About this task: Please state how many lines of the data contain "right". The number by itself is enough.

Data for this task:
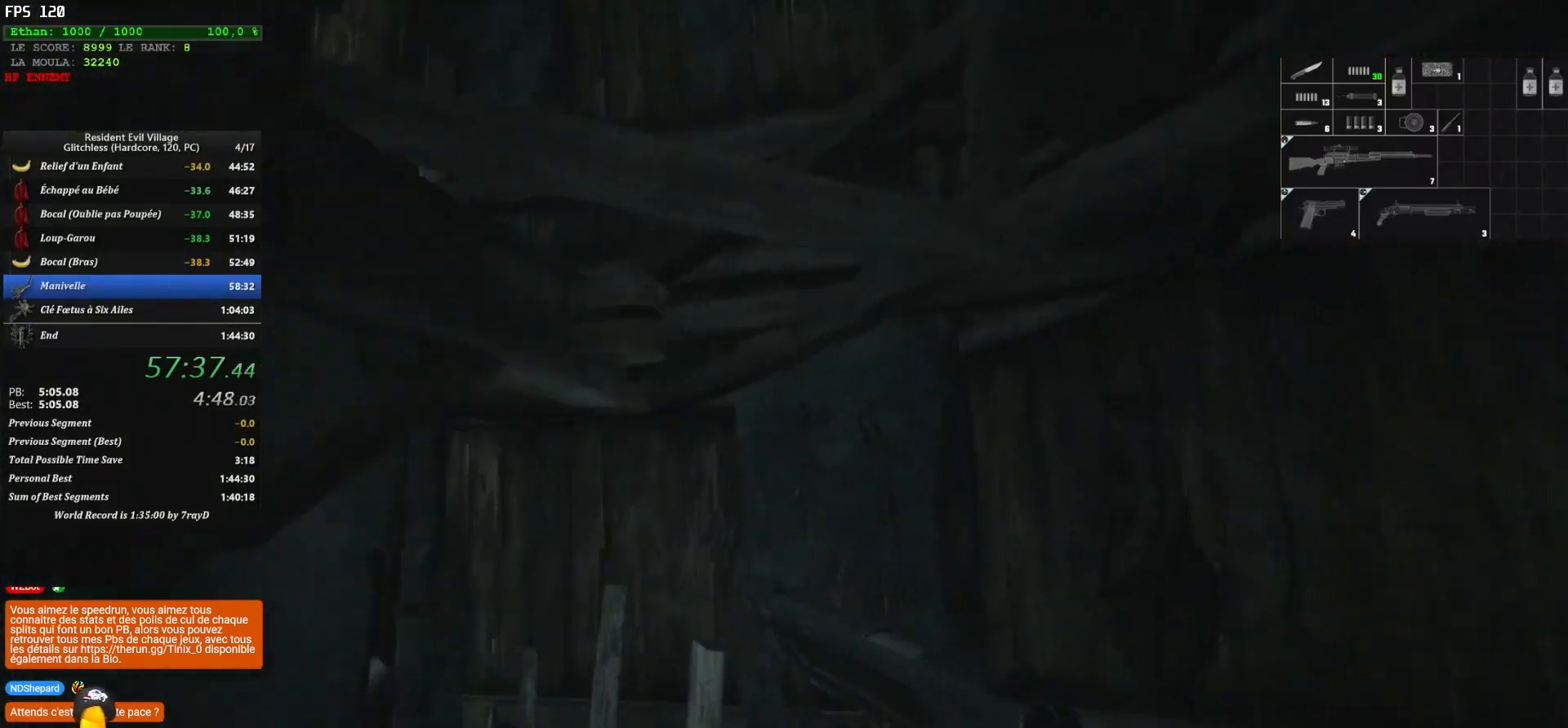
{"keys": ["d", "shift", "z"], "mouse": [], "mouse_move": "still", "events": []}
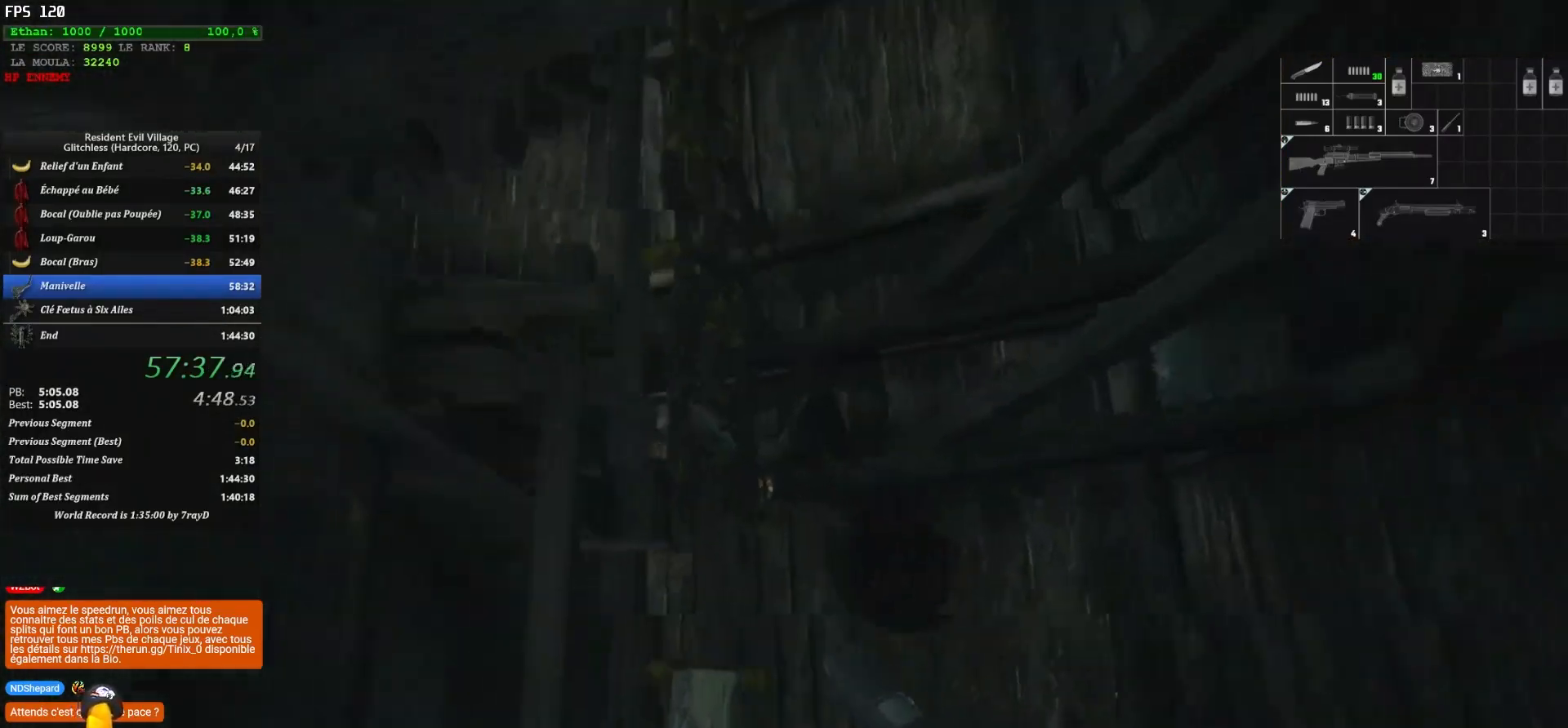
{"keys": ["d", "shift", "z"], "mouse": [], "mouse_move": "down", "events": [[433, "mouse_left", "down"], [500, "mouse_left", "up"]]}
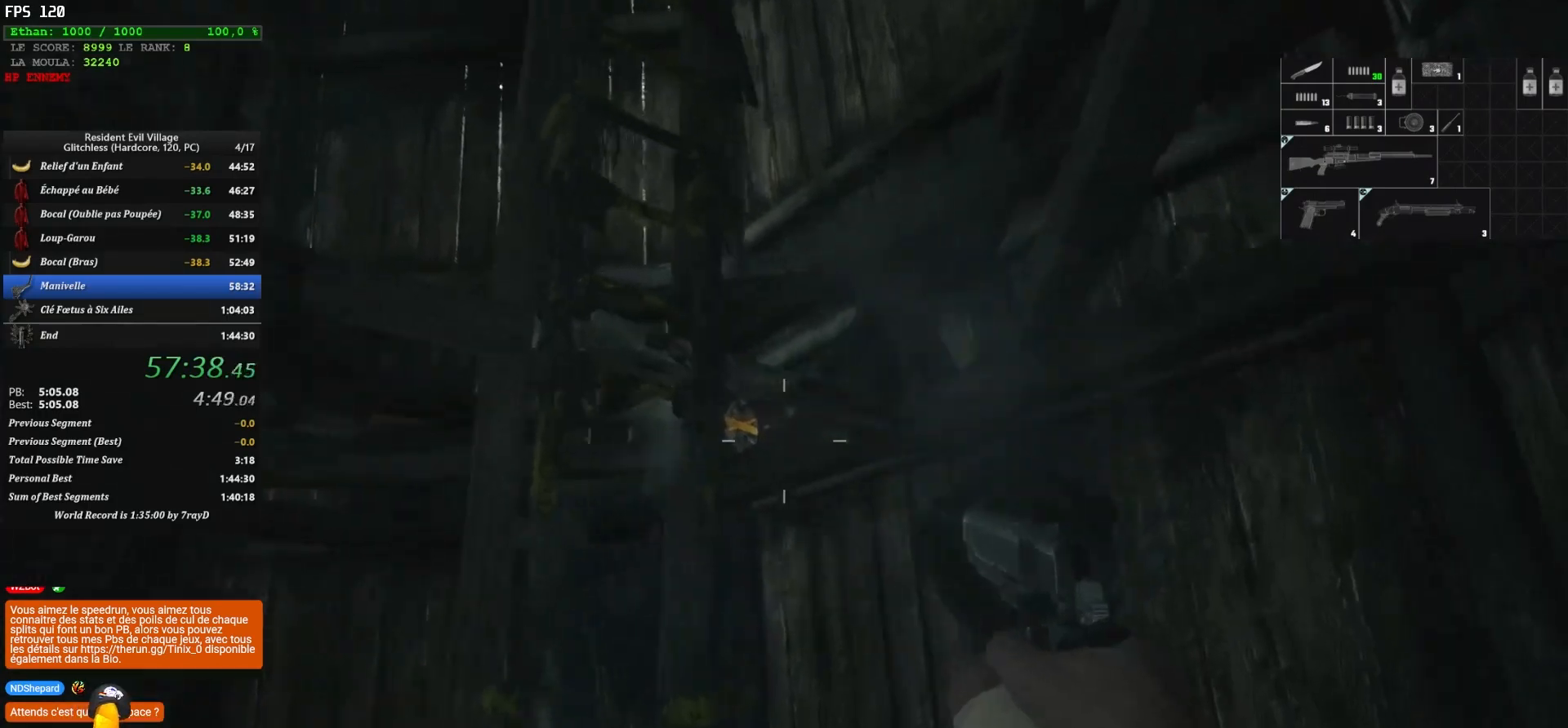
{"keys": ["shift", "z"], "mouse": ["left"], "mouse_move": "down-right", "events": [[17, "mouse_left", "down"], [133, "d", "up"], [133, "mouse_left", "up"], [317, "mouse_left", "down"]]}
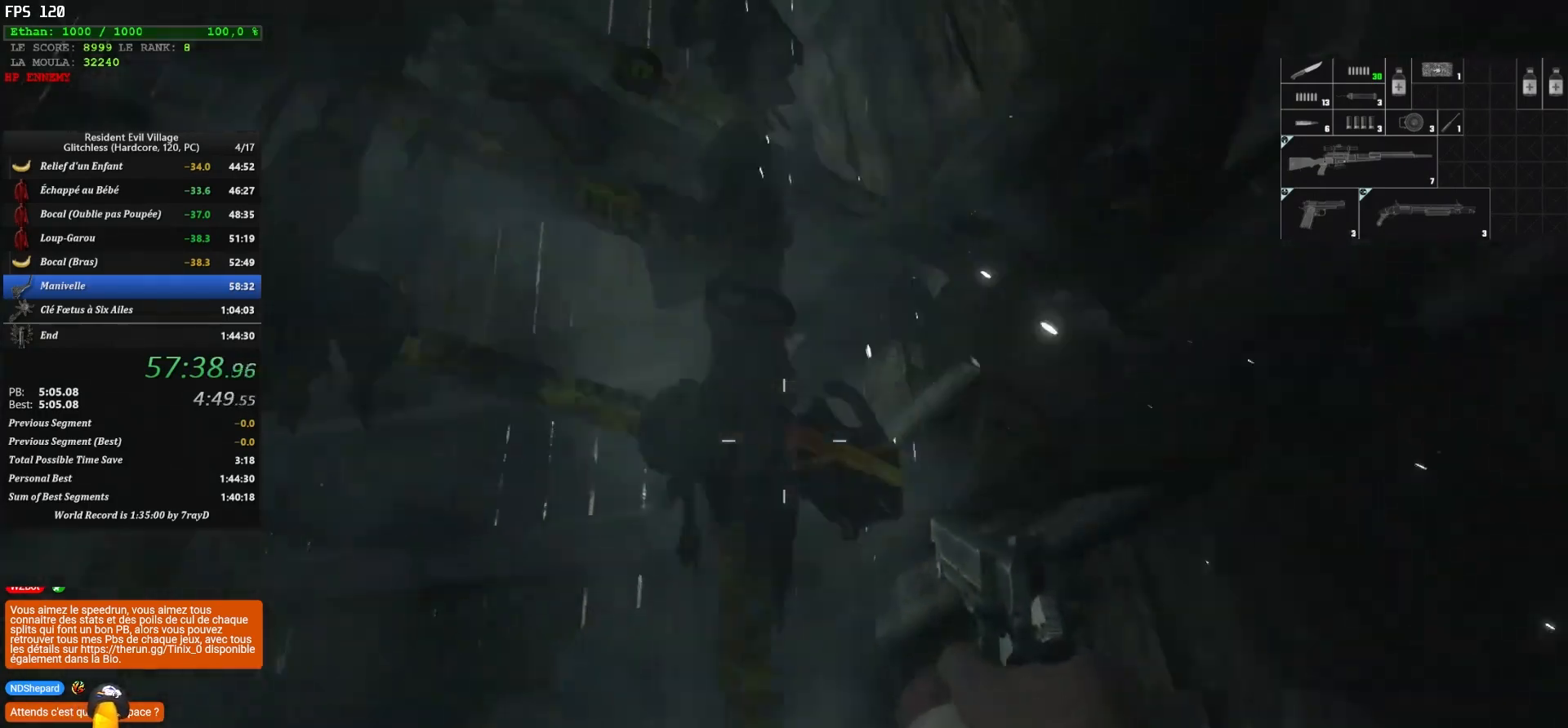
{"keys": ["shift", "z"], "mouse": [], "mouse_move": "left", "events": [[83, "mouse_left", "up"]]}
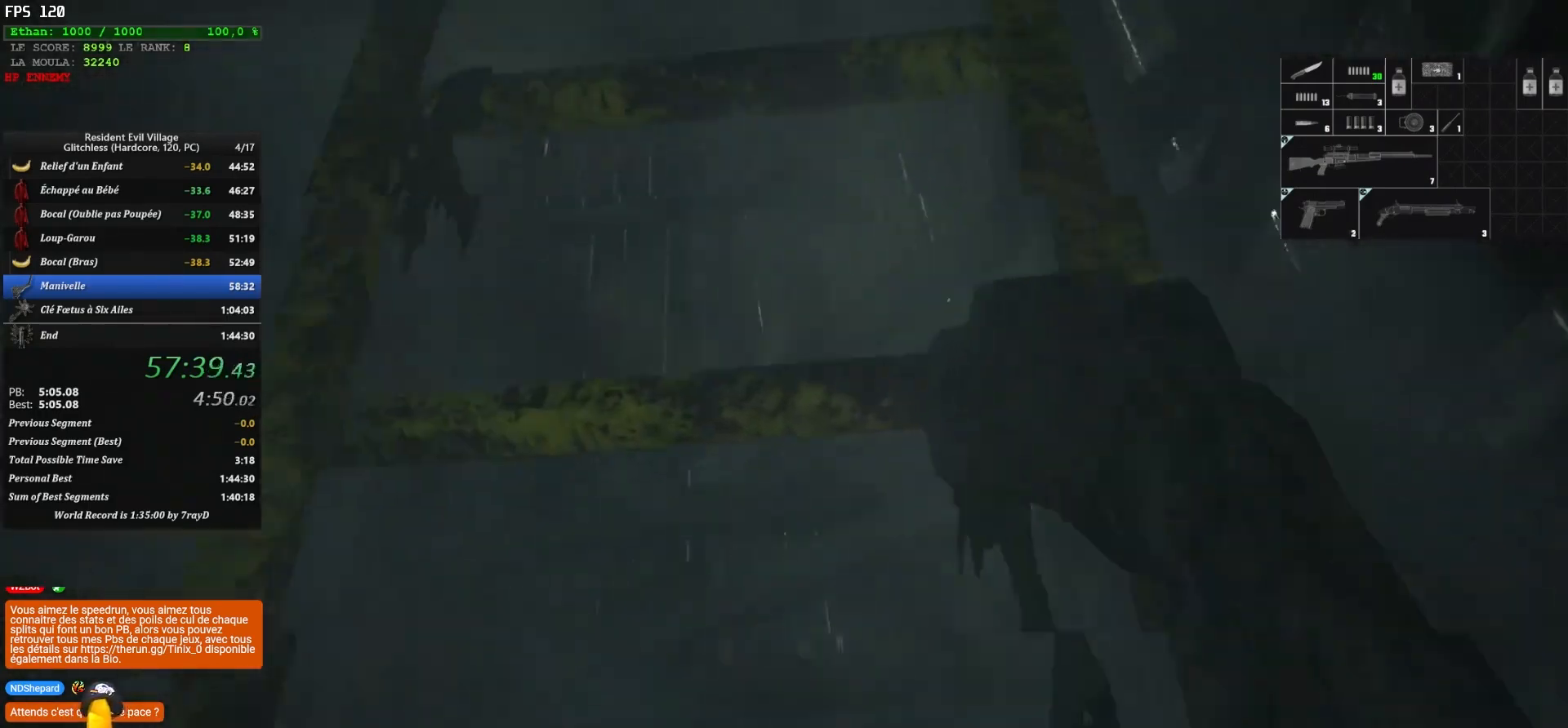
{"keys": ["shift", "z"], "mouse": [], "mouse_move": "up-right", "events": []}
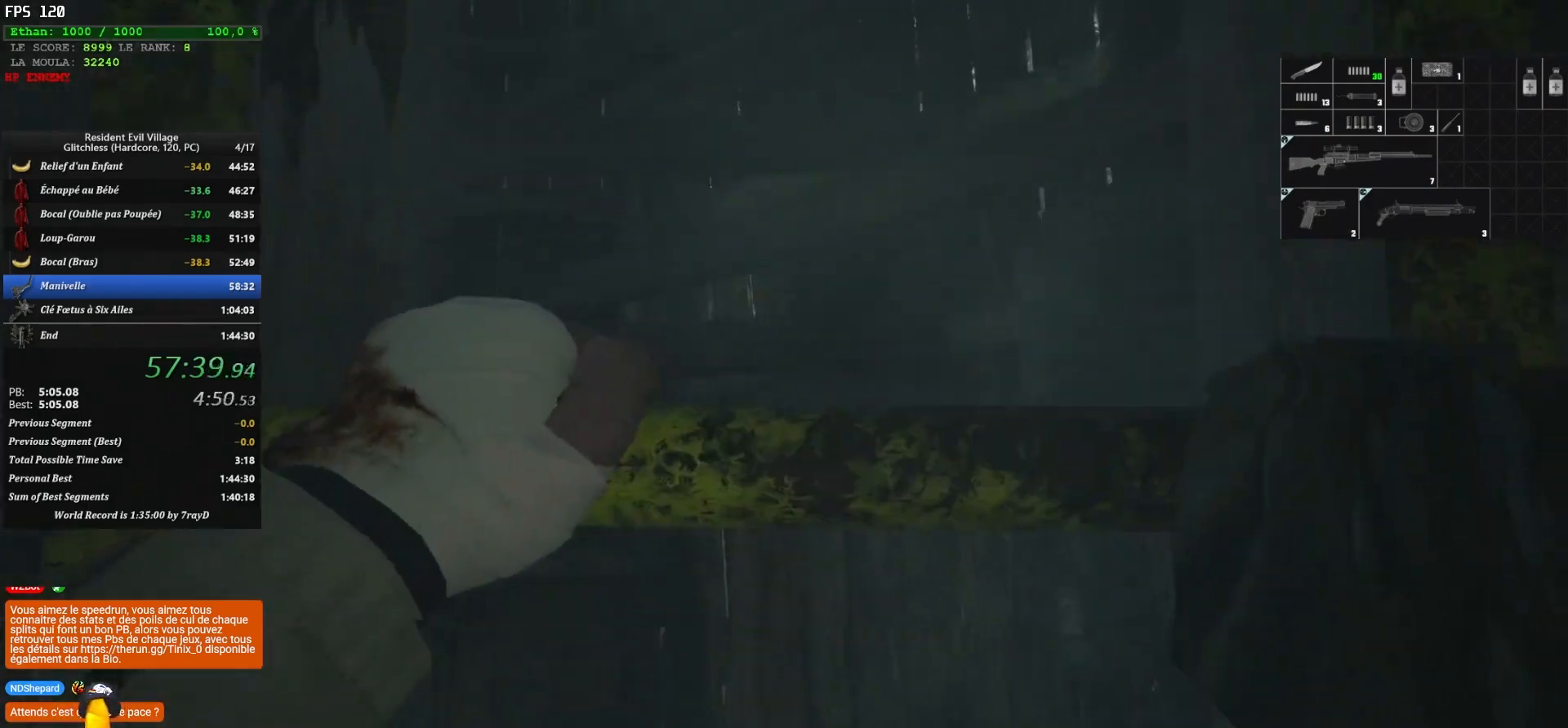
{"keys": ["z"], "mouse": [], "mouse_move": "down", "events": [[300, "shift", "up"]]}
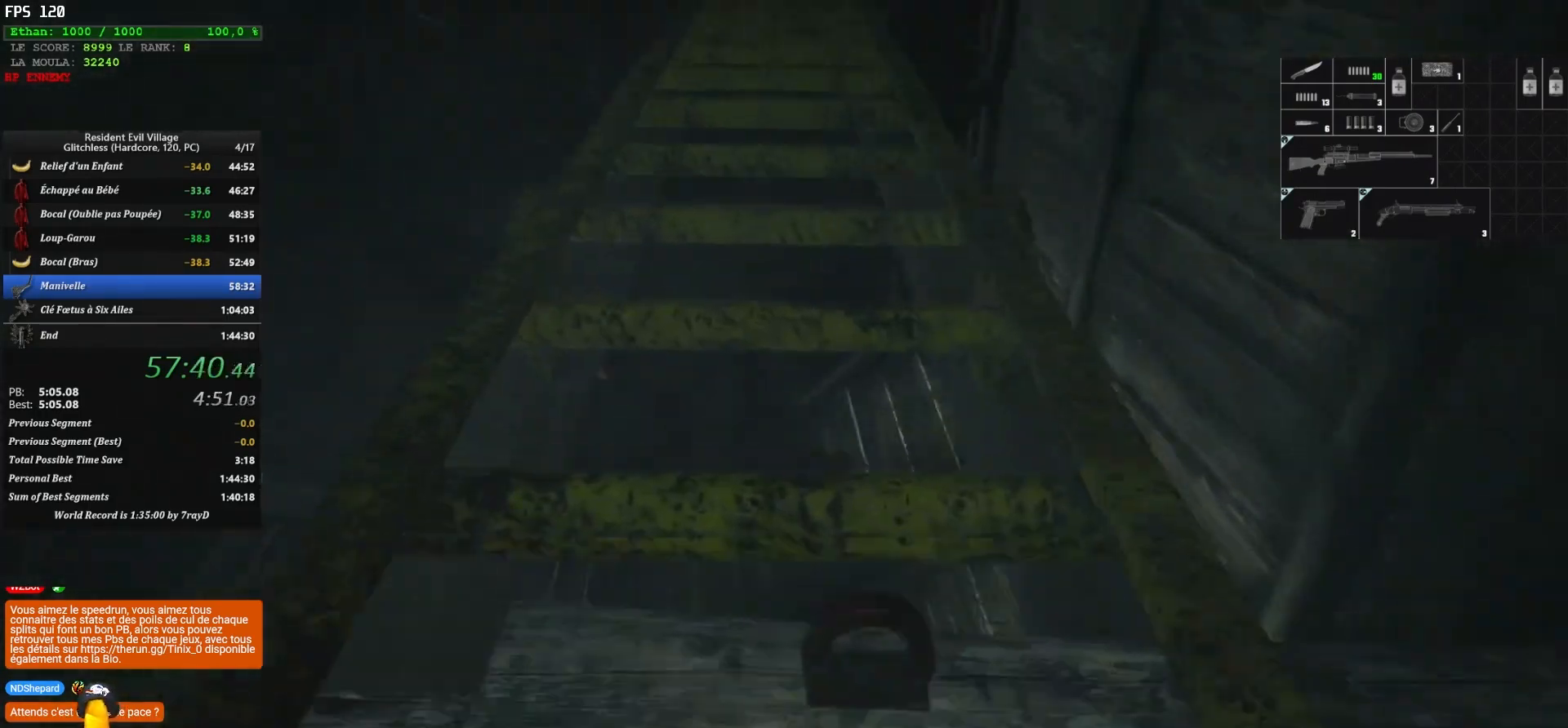
{"keys": ["z"], "mouse": [], "mouse_move": "down", "events": []}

Solution for this task: 2